En pleine crise du logement, le sujet devient éminemment politique. Après la sortie de Bruno Le Maire, fin septembre, les Républicains s’engouffrent dans la brèche avec une proposition de loi pour décaler l’interdiction de location des passoires et relâcher la pression sur les propriétaires bailleurs.
Plus on s’approche de l’échéance, plus l’objectif s’éloigne. Impossible de tenir le calendrier, on le sait. La loi Climat et résilience à peine votée en août 2021, que les professionnels de l’immobilier dénonçaient déjà un calendrier intenable et non réaliste. Comment réussir cette rénovation dans des copropriétés où la moindre décision prend trois ans en moyenne ? Comment envisager des travaux alors que les outils destinés à promouvoir cette rénovation (DPE collectif ou PPT) entreront en service parfois après 2025 ?
La crise du logement rend l’interdiction de location des passoires énergétiques plus saillante encore. À un peu plus d’un an de la première échéance, 670.000 logements selon les chiffres officiels restent classés G et, en théorie, bientôt impropres à la location.
Donner du temps aux copros
La proposition de loi des Républicains est d’abord un coup de canif à la politique du gouvernement. « La crise actuelle est, en partie, le résultat d’erreurs stratégiques du président Emmanuel Macron, de ses gouvernements et de sa majorité, quant à la conduite de la politique du logement », lit-on dans l’exposé des motifs. Et cela vaut aussi pour la politique de rénovation dessinée par la loi Climat et résilience.
Le député Thibault Bazin (Meurthe-et-Moselle), porteur de la proposition, dénonce l’« entêtement » du Président de la République « à imposer un « diagnostic de performance énergétique » (DPE) contraignant tout en refusant de prendre en compte les contraintes financières, techniques (impossibilité de connaître à l’avance le niveau de performance atteint à l’issue des travaux) et pratiques (pénuries de matériaux et de main d’œuvre qualifiée) auxquelles sont confrontés les propriétaires ».
Le député Républicain propose donc de desserrer le calendrier. La proposition n’est pas nouvelle, elle avait déjà été formulée par les professionnels de l’immobilier désireux de laisser davantage de répit aux copropriétés engagés dans une démarche vertueuse de Plan pluriannuel de travaux (PPT). « L’adoption d’un plan pluriannuel de travaux permettant des économies d’énergie d’une performance suffisante entraine la suspension de l’indécence énergétique d’un logement individuel situé dans l’immeuble pendant la durée du PPT (10 ans) », explique l’exposé des motifs.
Cinq ans de sursis supplémentaire
La deuxième mesure consisterait ni plus ni moins à revoir totalement le calendrier et à reporter à 2030 l’interdiction des passoires en G, aujourd’hui programmée pour 2025. Cinq ans de répit, cela peut sembler généreux, l’auteur du texte justifie ce délai supplémentaire par la conjoncture actuelle. « Ce report apparait d’autant plus nécessaire que de fortes pénuries de matériaux et de main d’œuvre renforcent ces difficultés financières et que les objectifs en nombre de « rénovations globales » portés par le PLF 2024 ne permettront pas de rénover à temps toutes les passoires thermiques. »

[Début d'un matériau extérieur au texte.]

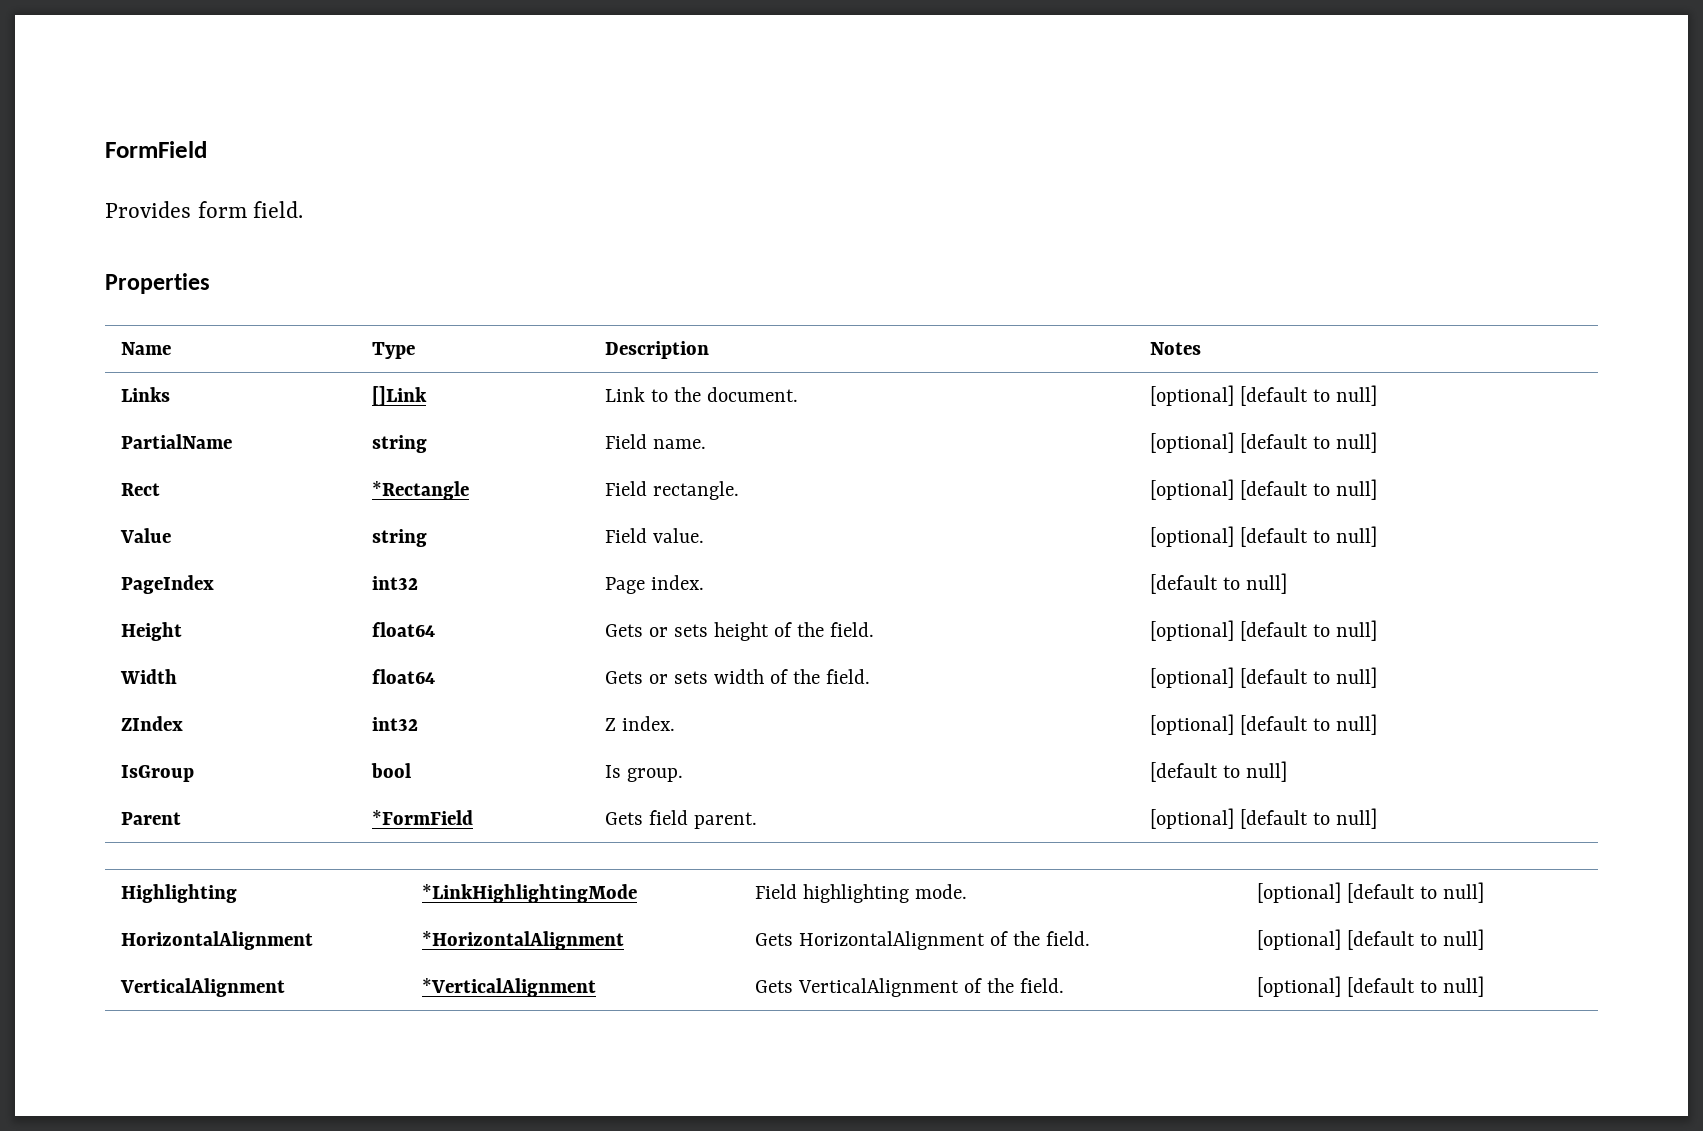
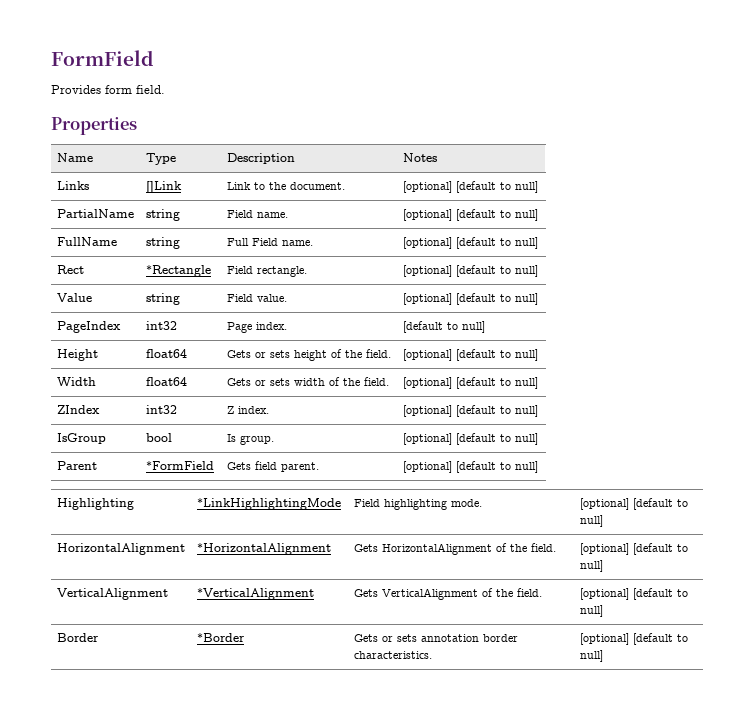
(1377, 442) none -> [56,237,117,246] [145,237,180,249] [226,238,313,246] [402,237,538,249] // FullName | string | Full Field name. | [optional] [default to null]
(683, 775) none -> [402,433,452,445] [optional]
(1484, 986) none -> [56,633,99,642] [196,633,245,642] [353,634,518,642] [353,651,432,659] [579,633,688,645] [579,650,603,662] // Border | *Border | Gets or sets annotation border characteristics. | [optional] [default to null]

Enfin, pour encourager les propriétaires à rénover durant ce sursis, la proposition de loi plaide pour un « crédit d’impôt sur le revenu au titre des dépenses effectivement supportées pour la contribution à la rénovation énergétique de leurs logements ». Ce crédit bénéficierait à tous les propriétaires, occupants ou bailleurs.
Portée par le groupe Républicains, la proposition de loi a toutefois peu de chances d’aboutir. Jusqu’à présent, le gouvernement a toujours farouchement refusé tout aménagement du calendrier. Y compris lorsque cela émanait du ministre de l’Économie. Fin septembre, Bruno Le Maire avait en effet plaidé un report des échéances, dans un contexte désormais totalement différent de celui où avait été votée la loi Climat et résilience. Aussitôt rappelé à l’ordre, le ministre avait rétropédalé dès le lendemain. Impossible de toucher au calendrier, face à l’urgence climatique.
Pour se sortir de cette impasse, la ministre de la Transition écologique a d’ores et déjà annoncé des « dérogations ciblées et pragmatiques » pour les propriétaires de « bonne foi ». Une façon peut-être de reculer, tout en sauvant les apparences.